Not long after this (about 1883), Robert and Willie decided it was time to split up: Robert took the Conimbia block and sold it, while Willie took Nelgowrie (and married Fanny's younger sister in February 1884). Again Robert went to Queensland looking at properties but then 'lost some months of [his] time and about £3000 in cash' by investing in and managing a meat freezing works at Orange. When this failed, the search for land took him to the North Island of New Zealand, but he finally bought Burren, near Walgett, in April, 1886 - 180,000 acres of leasehold for £11000. Meanwhile Fanny had installed the family in Bathurst and presented him with another son, born at Avonbank, where they lived until she bought Esrom.
The family stayed in Bathurst where the boys went to All Saints' College, while Robert, known for some reason as "Tye", developed Burren, building a new homestead and woolshed and enjoying 'some of the happiest times of [his] life'. The older boys would go up for school holidays and learn to ride and shoot, during the 20 years their father
spent at Burren, putting in fencing and wells and weathering many drought years and the troubles with the shearers' union in the early 1890s. Tye bought the freehold of some 15,000 acres, well improved, which he gave to his third son in about 1904. He had also bought a small property, Tooree Vale, 20 miles from Cassilis, in about 1896, but sold it again soon after.

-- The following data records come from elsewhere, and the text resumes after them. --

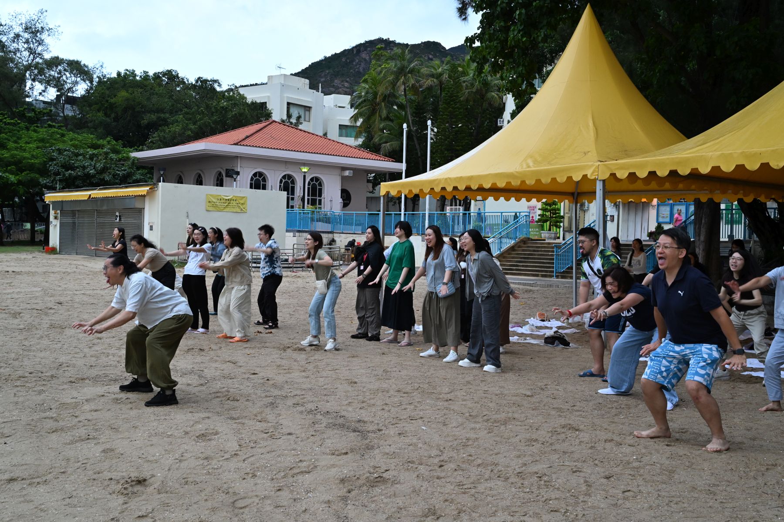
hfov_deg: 48.5
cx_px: 392
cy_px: 261
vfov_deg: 33.4
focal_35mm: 40
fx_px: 871
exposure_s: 1/60
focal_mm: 40
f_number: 10
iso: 1600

In 1906, at 63, he bought Biddenham on the Nive River, near Augathella, Queensland, a sheep and cattle property of about 120,000 acres of leasehold, which he also improved, building dams and sinking six or seven bores. Selling up there in about 1911, he took up Headingly Station near Urandangie on the Northern Territory border and spent nearly five years fencing and sinking eight or ten bores before selling up in 1914 and moving to Sydney.
He dictated his REMINISCENCES OF AN AUSTRALIAN PIONEER, published by Tyrrells in March 1917. He spent his last years in a cottage at The Grove, Roseville (where his housekeeper was Mrs. Woodward, a widow one of whose sons became Lieutenant General Woodward and Governor of NSW). He promoted an ambitious water conservation scheme entailing the construction of a 'Great Water Canal' on the western side of the Divide, between Goondiwindi and Albury.
Tye died in August 1924, aged 81, and was buried near his younger brothers Edward Hugh and Henry Francis Barton, in the Field of Mars cemetery, survived by his wife, four of their five sons and two daughters.